• _What to work on_:
Search the entries below for the word "yönlü" and copy each line that has it.

• _Saved data entries_:

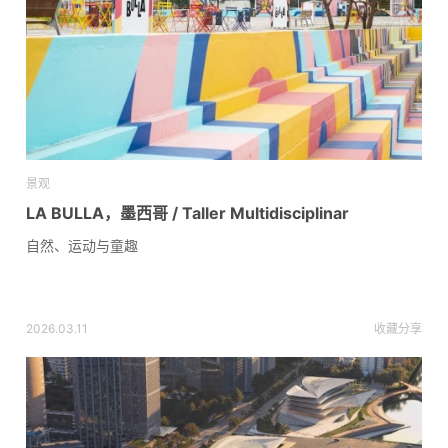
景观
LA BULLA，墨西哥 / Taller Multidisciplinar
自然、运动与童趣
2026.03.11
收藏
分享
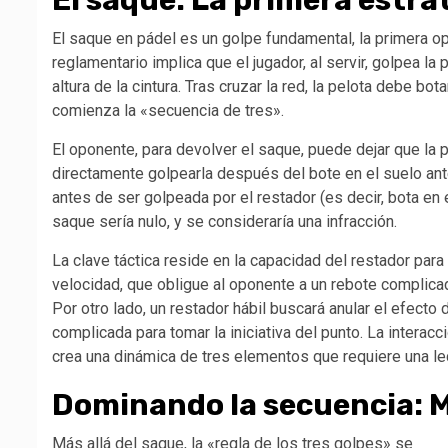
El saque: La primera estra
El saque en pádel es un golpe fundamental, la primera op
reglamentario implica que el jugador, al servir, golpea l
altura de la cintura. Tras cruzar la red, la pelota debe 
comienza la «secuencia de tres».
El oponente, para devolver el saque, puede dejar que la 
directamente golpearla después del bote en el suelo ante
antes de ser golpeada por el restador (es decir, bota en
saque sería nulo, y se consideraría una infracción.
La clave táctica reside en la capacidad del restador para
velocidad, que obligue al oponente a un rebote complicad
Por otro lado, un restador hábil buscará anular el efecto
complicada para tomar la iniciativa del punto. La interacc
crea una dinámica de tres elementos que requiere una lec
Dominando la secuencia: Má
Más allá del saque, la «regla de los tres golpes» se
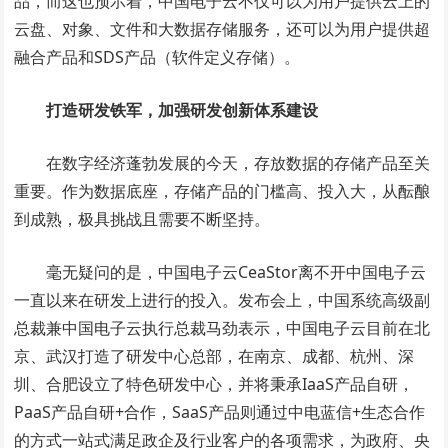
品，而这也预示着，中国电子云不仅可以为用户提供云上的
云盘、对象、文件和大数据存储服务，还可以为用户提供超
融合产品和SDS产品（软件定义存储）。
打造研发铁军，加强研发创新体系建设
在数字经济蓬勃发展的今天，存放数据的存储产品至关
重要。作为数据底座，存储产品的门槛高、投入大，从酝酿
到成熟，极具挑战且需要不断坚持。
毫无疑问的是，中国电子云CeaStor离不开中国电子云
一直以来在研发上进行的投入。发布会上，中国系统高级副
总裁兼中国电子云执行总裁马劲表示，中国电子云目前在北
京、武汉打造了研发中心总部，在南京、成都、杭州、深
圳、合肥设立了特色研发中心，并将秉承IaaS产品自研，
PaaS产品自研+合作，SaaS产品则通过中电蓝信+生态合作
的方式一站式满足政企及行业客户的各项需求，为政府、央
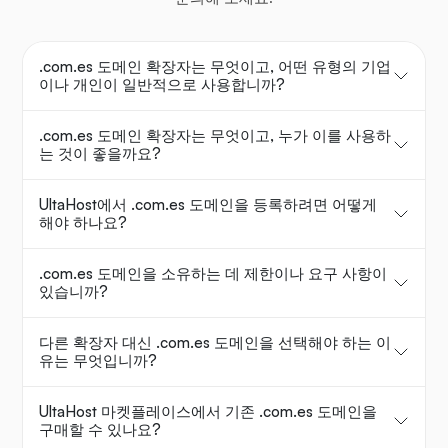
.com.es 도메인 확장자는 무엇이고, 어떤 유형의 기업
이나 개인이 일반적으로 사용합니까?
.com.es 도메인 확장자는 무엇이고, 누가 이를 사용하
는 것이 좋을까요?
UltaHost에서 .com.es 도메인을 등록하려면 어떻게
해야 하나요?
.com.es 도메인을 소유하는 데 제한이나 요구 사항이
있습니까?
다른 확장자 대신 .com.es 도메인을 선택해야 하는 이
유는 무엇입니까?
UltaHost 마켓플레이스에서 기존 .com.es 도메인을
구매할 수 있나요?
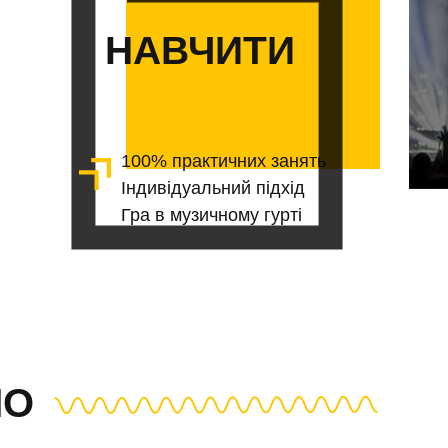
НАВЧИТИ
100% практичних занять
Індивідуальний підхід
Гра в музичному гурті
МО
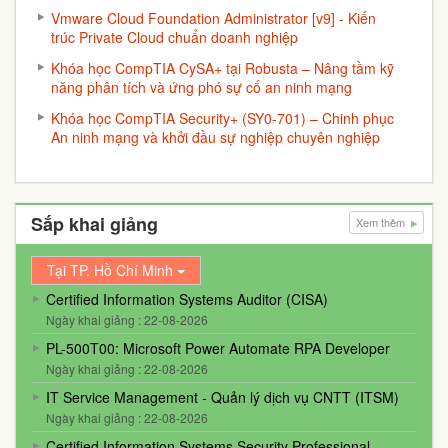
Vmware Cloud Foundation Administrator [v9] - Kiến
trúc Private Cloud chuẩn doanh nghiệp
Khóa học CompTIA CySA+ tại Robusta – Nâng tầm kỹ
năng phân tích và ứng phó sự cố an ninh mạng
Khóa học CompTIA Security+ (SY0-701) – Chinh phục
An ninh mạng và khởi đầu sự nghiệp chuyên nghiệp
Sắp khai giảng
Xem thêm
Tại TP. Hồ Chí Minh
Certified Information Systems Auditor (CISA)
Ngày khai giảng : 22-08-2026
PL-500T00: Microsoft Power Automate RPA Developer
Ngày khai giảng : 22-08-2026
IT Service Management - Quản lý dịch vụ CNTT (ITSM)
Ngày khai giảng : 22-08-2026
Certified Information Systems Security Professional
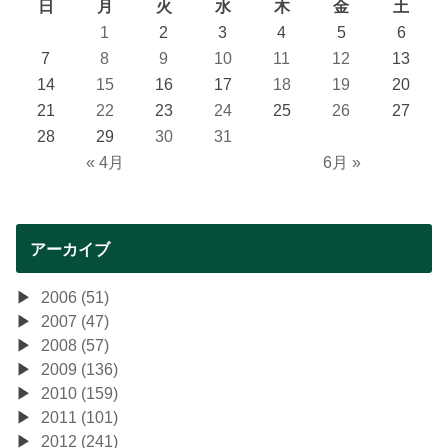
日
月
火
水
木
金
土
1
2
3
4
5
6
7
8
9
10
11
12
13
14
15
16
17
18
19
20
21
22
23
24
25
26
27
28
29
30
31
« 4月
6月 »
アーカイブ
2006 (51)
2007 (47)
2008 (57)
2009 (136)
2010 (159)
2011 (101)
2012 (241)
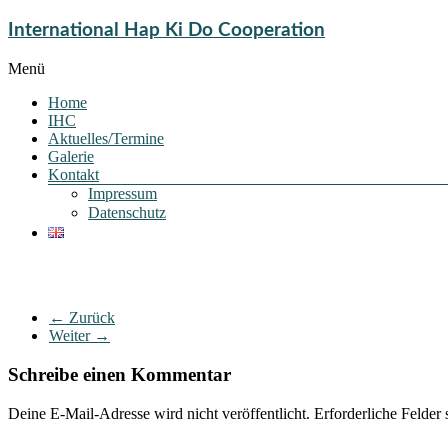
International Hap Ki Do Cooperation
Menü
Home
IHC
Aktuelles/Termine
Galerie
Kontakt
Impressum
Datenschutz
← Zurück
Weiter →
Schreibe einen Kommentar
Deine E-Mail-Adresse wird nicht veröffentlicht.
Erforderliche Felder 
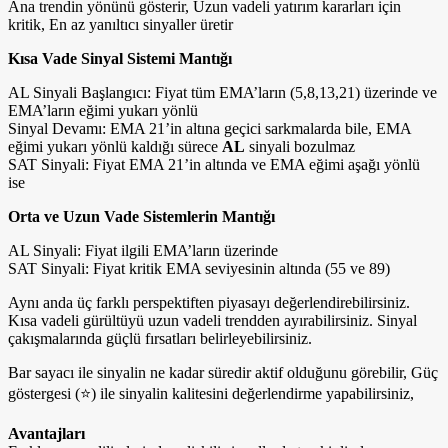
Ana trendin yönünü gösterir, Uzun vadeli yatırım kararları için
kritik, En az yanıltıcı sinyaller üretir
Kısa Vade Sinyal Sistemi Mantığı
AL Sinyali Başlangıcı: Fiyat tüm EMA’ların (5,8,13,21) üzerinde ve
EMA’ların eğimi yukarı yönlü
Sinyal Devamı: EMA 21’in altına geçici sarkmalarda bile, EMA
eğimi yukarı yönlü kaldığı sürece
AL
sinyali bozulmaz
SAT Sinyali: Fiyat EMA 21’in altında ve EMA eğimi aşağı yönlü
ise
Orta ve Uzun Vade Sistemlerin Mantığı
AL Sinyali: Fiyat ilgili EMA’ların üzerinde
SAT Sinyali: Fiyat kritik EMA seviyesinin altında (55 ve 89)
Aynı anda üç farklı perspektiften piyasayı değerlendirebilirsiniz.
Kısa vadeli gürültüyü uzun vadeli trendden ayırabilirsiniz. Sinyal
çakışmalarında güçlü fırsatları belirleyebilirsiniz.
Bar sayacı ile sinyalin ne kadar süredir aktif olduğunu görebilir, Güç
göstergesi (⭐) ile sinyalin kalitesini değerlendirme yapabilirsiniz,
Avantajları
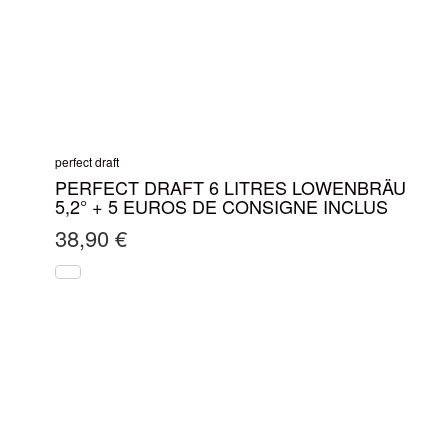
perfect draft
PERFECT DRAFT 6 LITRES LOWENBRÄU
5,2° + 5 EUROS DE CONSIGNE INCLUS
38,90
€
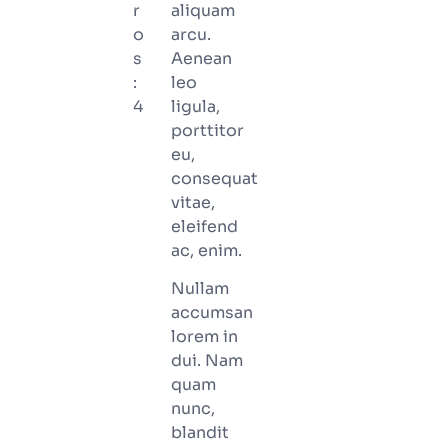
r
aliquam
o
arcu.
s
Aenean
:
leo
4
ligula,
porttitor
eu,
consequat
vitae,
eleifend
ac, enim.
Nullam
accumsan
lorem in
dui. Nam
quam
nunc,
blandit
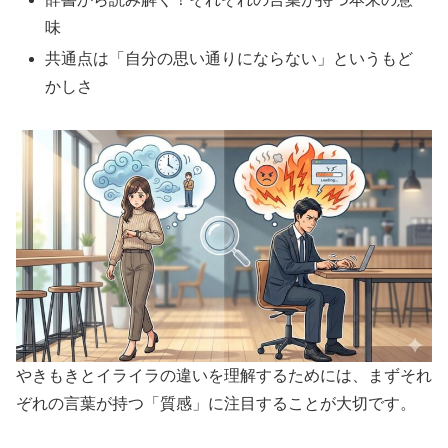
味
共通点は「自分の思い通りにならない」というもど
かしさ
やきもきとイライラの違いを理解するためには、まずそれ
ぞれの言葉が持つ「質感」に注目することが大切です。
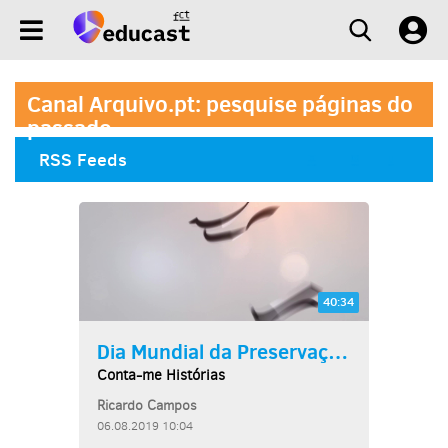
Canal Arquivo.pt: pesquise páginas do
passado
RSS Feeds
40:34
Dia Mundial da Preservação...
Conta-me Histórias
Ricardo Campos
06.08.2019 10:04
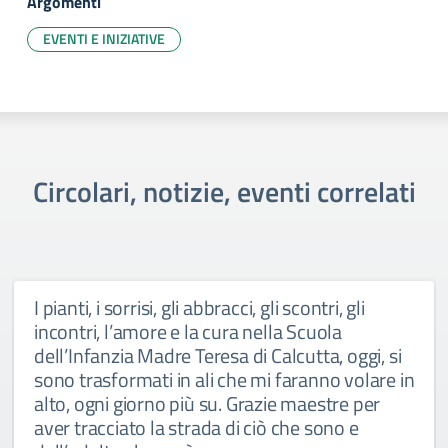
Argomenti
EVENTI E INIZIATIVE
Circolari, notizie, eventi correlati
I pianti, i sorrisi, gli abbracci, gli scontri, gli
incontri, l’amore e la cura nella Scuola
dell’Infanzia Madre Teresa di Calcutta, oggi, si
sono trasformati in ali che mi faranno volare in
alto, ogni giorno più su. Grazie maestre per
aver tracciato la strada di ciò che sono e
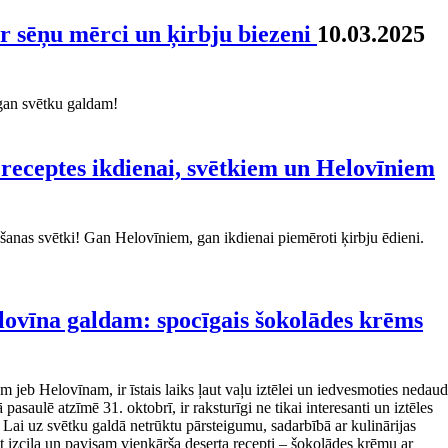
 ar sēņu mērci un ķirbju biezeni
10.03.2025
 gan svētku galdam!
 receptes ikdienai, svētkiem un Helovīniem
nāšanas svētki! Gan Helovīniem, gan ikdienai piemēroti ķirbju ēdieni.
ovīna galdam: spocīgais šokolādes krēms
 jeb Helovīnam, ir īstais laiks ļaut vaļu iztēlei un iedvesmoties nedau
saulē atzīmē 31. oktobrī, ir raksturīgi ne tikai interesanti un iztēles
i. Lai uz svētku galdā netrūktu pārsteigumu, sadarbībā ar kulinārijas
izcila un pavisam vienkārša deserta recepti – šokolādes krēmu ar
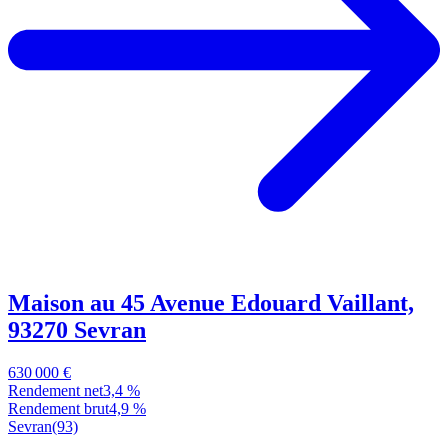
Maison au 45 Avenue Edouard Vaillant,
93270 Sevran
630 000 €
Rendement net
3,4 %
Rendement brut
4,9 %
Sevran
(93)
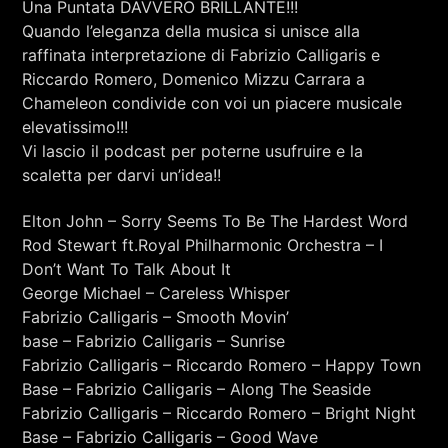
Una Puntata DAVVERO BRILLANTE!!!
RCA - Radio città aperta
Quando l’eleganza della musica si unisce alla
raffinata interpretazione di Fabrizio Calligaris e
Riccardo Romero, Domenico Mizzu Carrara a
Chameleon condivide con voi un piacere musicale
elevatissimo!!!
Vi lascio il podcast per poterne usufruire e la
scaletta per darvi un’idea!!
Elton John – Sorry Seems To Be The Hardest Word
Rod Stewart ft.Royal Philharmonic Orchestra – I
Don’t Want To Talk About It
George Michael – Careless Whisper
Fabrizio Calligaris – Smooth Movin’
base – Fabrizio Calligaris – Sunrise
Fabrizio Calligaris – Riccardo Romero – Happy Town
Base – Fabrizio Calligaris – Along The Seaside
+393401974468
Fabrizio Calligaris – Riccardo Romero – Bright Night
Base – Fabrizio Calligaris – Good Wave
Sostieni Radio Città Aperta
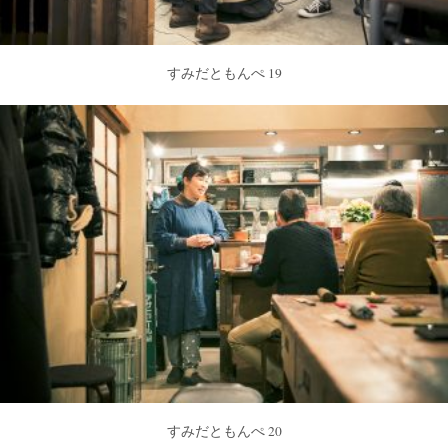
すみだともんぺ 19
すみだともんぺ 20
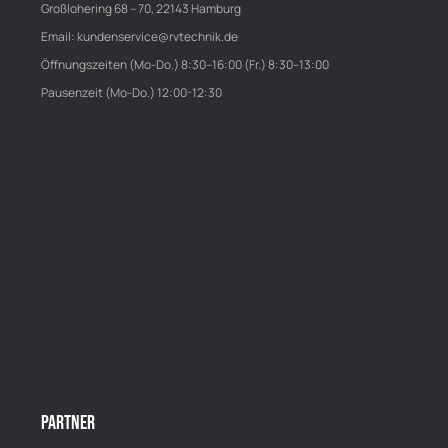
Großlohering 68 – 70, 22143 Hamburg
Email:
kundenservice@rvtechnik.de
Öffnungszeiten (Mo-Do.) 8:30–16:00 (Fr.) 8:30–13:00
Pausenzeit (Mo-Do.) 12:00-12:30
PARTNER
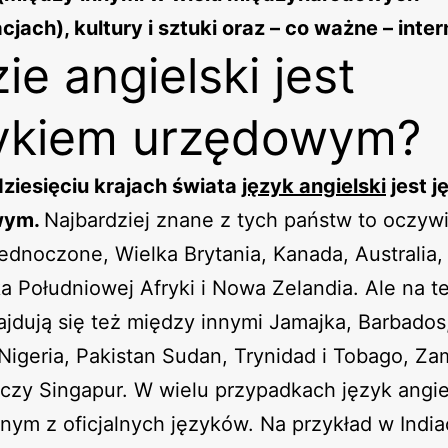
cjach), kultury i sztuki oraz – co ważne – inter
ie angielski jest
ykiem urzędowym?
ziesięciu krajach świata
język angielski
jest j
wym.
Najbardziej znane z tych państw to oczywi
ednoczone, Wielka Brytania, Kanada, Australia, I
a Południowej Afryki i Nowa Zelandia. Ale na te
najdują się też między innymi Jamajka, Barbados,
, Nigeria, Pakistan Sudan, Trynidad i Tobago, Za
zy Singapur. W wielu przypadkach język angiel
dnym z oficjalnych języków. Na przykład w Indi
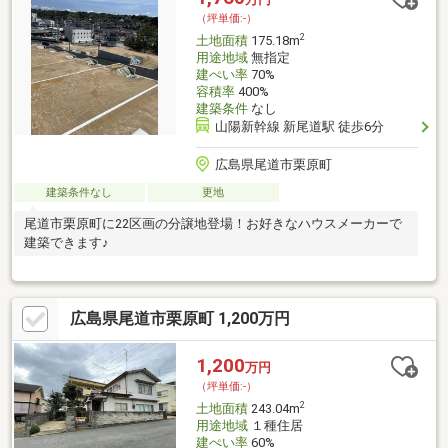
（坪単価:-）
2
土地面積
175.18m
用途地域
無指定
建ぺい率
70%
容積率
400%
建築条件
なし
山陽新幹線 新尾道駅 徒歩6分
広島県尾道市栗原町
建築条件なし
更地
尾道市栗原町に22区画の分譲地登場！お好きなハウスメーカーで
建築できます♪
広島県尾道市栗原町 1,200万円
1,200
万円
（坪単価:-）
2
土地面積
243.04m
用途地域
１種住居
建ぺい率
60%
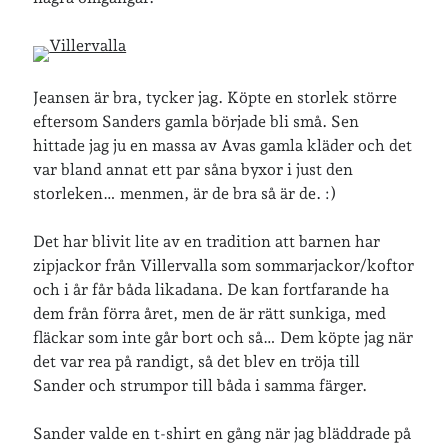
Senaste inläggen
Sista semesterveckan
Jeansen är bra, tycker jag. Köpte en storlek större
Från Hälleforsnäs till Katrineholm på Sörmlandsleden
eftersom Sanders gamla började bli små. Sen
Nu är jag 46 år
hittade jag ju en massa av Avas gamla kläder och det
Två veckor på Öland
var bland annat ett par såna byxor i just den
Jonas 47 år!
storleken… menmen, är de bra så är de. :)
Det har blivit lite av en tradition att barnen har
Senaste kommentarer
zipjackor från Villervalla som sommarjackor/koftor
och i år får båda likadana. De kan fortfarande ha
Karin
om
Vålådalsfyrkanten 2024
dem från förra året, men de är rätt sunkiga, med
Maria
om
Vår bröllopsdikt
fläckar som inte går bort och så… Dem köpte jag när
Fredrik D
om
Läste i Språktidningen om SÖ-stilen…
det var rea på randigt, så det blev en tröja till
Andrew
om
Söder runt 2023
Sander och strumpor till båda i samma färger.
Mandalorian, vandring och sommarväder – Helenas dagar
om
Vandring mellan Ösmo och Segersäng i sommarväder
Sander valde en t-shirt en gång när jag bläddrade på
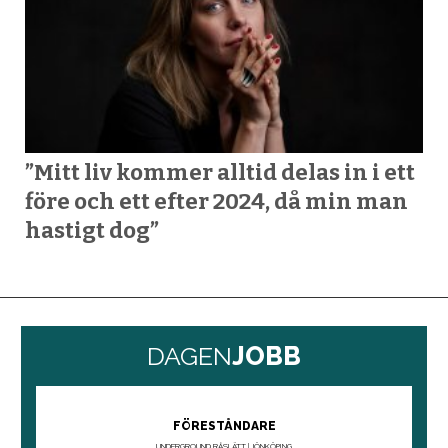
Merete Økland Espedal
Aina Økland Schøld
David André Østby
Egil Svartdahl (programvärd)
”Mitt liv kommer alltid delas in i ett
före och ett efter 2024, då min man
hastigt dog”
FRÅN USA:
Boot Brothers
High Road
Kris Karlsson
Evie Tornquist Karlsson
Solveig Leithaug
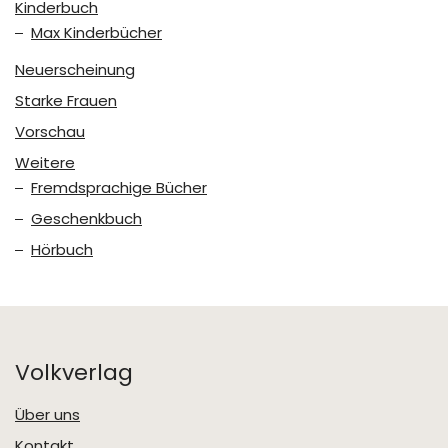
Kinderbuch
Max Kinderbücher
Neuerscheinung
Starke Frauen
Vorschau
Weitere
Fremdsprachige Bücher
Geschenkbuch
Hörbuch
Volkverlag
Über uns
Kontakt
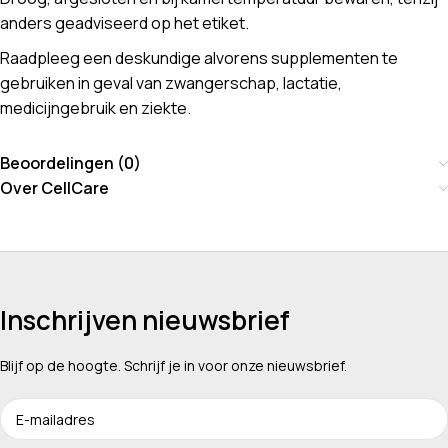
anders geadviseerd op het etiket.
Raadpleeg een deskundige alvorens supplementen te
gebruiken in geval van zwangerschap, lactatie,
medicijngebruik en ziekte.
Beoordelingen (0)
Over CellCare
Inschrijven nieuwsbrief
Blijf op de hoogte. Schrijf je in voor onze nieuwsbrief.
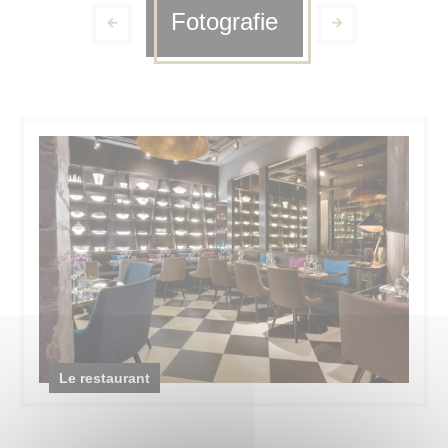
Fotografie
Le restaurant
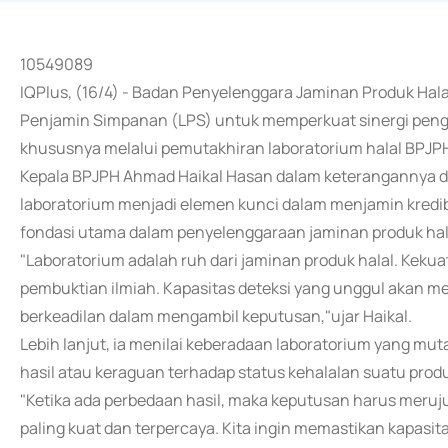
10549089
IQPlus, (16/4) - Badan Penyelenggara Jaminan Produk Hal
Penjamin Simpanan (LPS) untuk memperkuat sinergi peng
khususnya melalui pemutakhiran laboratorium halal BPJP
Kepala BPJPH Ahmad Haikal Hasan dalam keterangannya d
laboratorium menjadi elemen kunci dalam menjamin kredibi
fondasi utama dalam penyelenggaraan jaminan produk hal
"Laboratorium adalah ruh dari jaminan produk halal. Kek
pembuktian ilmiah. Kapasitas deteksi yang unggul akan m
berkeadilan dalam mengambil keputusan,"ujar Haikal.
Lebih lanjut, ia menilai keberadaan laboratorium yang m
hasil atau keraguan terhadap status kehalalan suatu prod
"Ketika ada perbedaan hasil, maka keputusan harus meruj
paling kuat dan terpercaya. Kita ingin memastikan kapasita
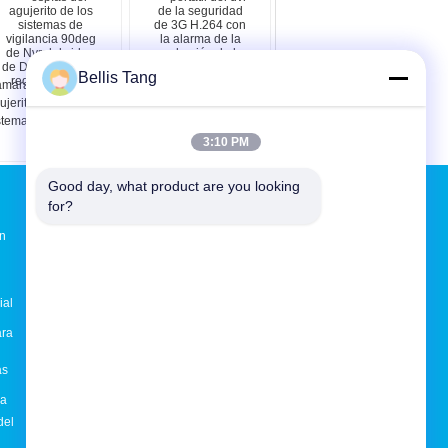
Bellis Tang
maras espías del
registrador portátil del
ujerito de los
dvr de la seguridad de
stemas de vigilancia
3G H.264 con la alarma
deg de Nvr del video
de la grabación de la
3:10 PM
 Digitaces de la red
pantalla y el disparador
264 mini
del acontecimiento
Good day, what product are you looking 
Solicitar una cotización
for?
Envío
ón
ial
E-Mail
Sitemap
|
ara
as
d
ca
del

• _Solution to this exercise_:
EMA’ların eğimi yukarı yönlü
eğimi yukarı yönlü kaldığı sürece
SAT Sinyali: Fiyat EMA 21’in altında ve EMA eğimi aşağı yönlü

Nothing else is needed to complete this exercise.